Document section –

>>>

6

I want to calculate grid_metrics() for several fields of my point cloud, using several functions. I want to perform this in loops to make my code look cleaner.

Basically I want this:

# loop through fields
 for (name in c("field1", "field2", "field3")) {
    # loop through statistics
    for (type in list(c("mean", mean), c("sd", sd))) {
      # calculate gris metrics
      raster <- grid_metrics(point_cloud, ~type[[2]](name), res = 1)

However, this does not work. Using the statistic I specified works. However, whatever I tried, I did not manage to replace the field name with a variable containing the name. I always get the warning In mean.default(name) : argument is not numeric or logical: returning NA.

I found a workaround using rasterize(), but then these rasters have an offset to my other rasters created with grid_metrics() and I think it would be better to create all rasters consistently in the same way.

(Here the workaround:)

raster <- rasterize(data.frame(X=point_cloud@data$X, Y=point_cloud@data$Y),
                    raster_object, field=get(name, point_cloud@data), fun = type[[2]])

Can someone help me to replace the column name with a variable? Putting an eval() around the variable does not help either.

<<<

Data supplied –
>>>

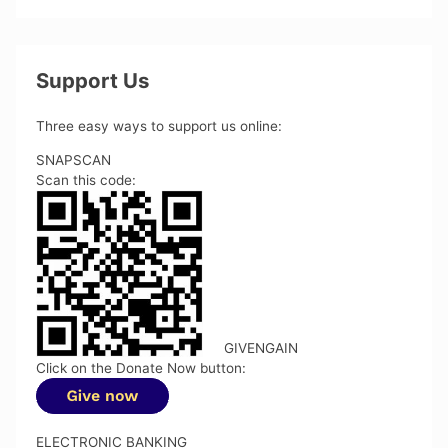
Support Us
Three easy ways to support us online:
SNAPSCAN
Scan this code:
GIVENGAIN
Click on the Donate Now button:
ELECTRONIC BANKING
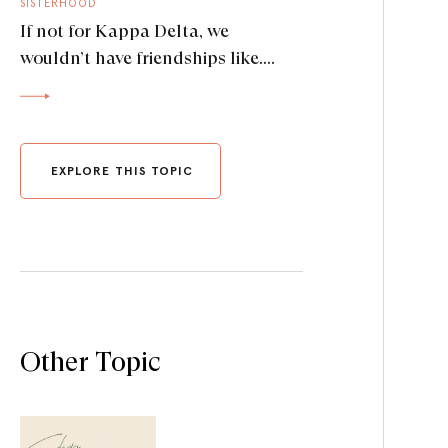
SISTERHOOD
If not for Kappa Delta, we
wouldn’t have friendships like….
EXPLORE THIS TOPIC
Other Topic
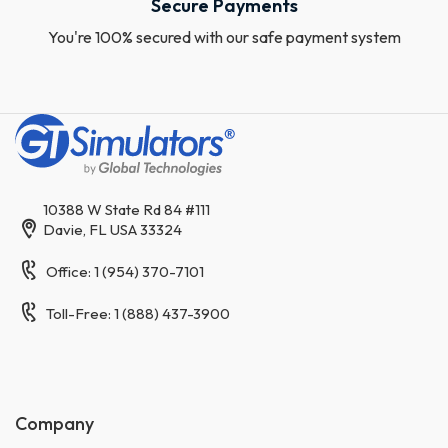
Secure Payments
You're 100% secured with our safe payment system
10388 W State Rd 84 #111
Davie, FL USA 33324
Office: 1 (954) 370-7101
Toll-Free: 1 (888) 437-3900
Company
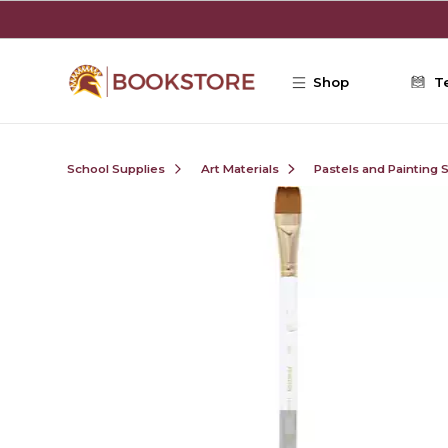
Skip to main content
Shop
T
School Supplies
Art Materials
Pastels and Painting 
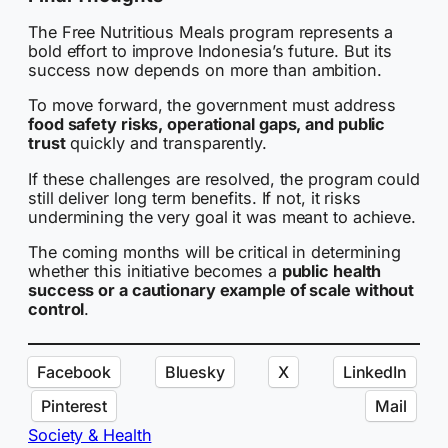
The Free Nutritious Meals program represents a
bold effort to improve Indonesia’s future. But its
success now depends on more than ambition.
To move forward, the government must address
food safety risks, operational gaps, and public
trust
quickly and transparently.
If these challenges are resolved, the program could
still deliver long term benefits. If not, it risks
undermining the very goal it was meant to achieve.
The coming months will be critical in determining
whether this initiative becomes a
public health
success or a cautionary example of scale without
control
.
Facebook
Bluesky
X
LinkedIn
Pinterest
Mail
Society & Health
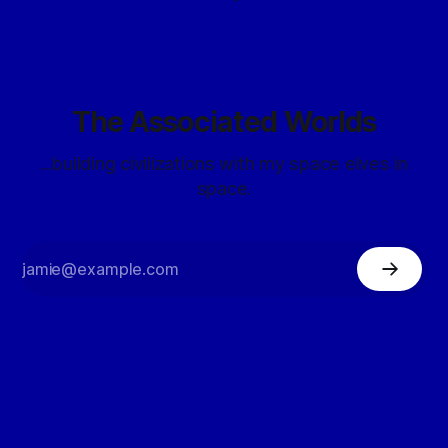
The Associated Worlds
...building civilizations with my space elves in
space.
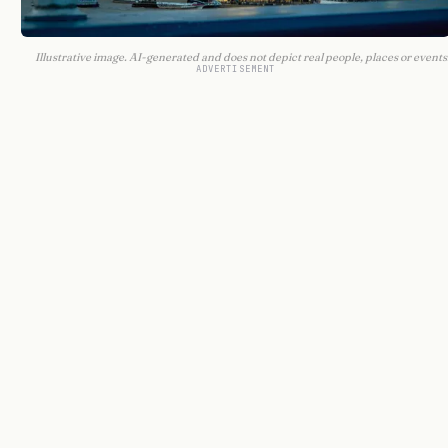
Illustrative image. AI-generated and does not depict real people, places or events
ADVERTISEMENT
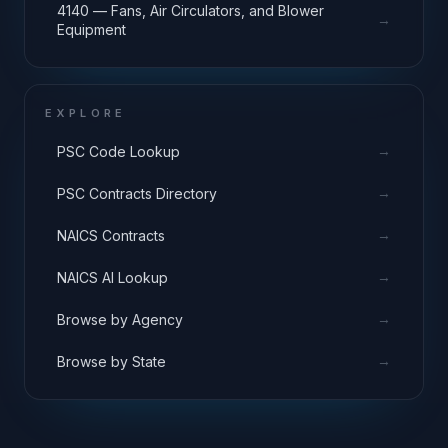
4140 — Fans, Air Circulators, and Blower
→
Equipment
EXPLORE
→
PSC Code Lookup
→
PSC Contracts Directory
→
NAICS Contracts
→
NAICS AI Lookup
→
Browse by Agency
→
Browse by State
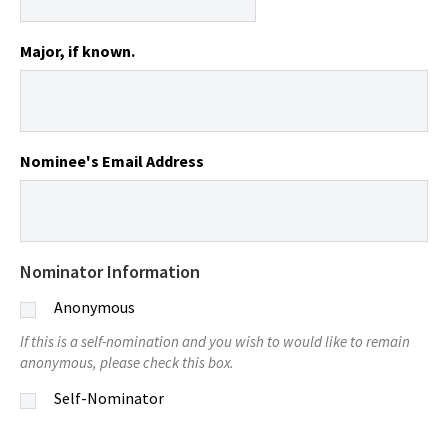
Major, if known.
Nominee's Email Address
Nominator Information
Anonymous
If this is a self-nomination and you wish to would like to remain
anonymous, please check this box.
Self-Nominator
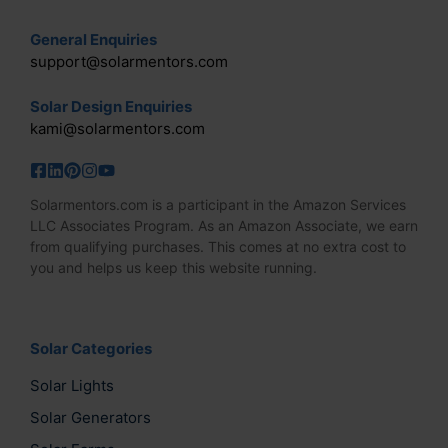
General Enquiries
support@solarmentors.com
Solar Design Enquiries
kami@solarmentors.com
Solarmentors.com is a participant in the Amazon Services
LLC Associates Program. As an Amazon Associate, we earn
from qualifying purchases. This comes at no extra cost to
you and helps us keep this website running.
Solar Categories
Solar Lights
Solar Generators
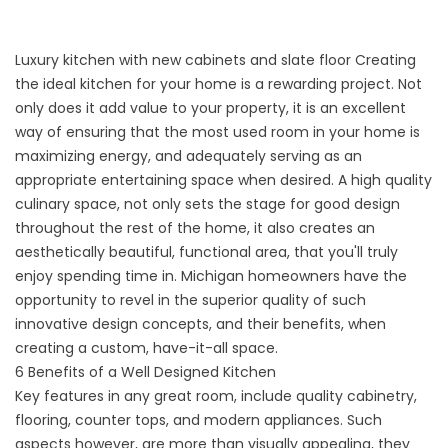
Luxury kitchen with new cabinets and slate floor
Creating
the ideal
kitchen
for your home is a rewarding project. Not
only does it add value to your property, it is an excellent
way of ensuring that the most used room in your home is
maximizing energy, and adequately serving as an
appropriate entertaining space when desired. A high quality
culinary space, not only sets the stage for good design
throughout the rest of the home, it also creates an
aesthetically beautiful, functional area, that you'll truly
enjoy spending time in. Michigan homeowners have the
opportunity to revel in the superior quality of such
innovative design concepts, and their benefits, when
creating a custom, have-it-all space.
6 Benefits of a Well Designed Kitchen
Key features in any great room, include quality cabinetry,
flooring, counter tops, and modern appliances. Such
aspects however, are more than visually appealing, they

<<<

Problem A – In the rows, reproduce everything from the line containing "Skip to main content" down to the line containing "Pastels and Painting", keeping every line unchanged.
Problem B – Pick up the question about looping grid_metrics() over point cloud fields and write what would come after its last sentence.

Exercise result A –
Skip to main content
Shop
T
School Supplies
Art Materials
Pastels and Painting 

Exercise result B –
1 Answer 1

6

That sounds overly complex and computationally inefficient. Why don't you compute all your metrics at once?

mymetrics = function(f1,f2,f3) {
  list(
   avgf1 = mean(f1),
   sdf2 = sd(f1),
   avgf2 = mean(f2),
   sdf2 = sd(f2),
   avgf3 = mean(f3),
   sdf3 = sd(f3))
}


grid_metrics(point_cloud, ~mymetrics(field1, field2, field3), res = 1)

Anyway if you really prefer to build custom calls in a loop I would go for building an expression from a concatenated string.

name = "Intensity"
type = "mean"
expr = paste0("~", type, "(", name, ")")
expr = eval(parse(text = expr))
raster <- grid_metrics(point_cloud, expr, res = 20)
2
  • Thanks! I thought calculating the bands separately maybe takes longer, but spares my RAM more, since I only have 16GB. I guess I have to decide what's more important.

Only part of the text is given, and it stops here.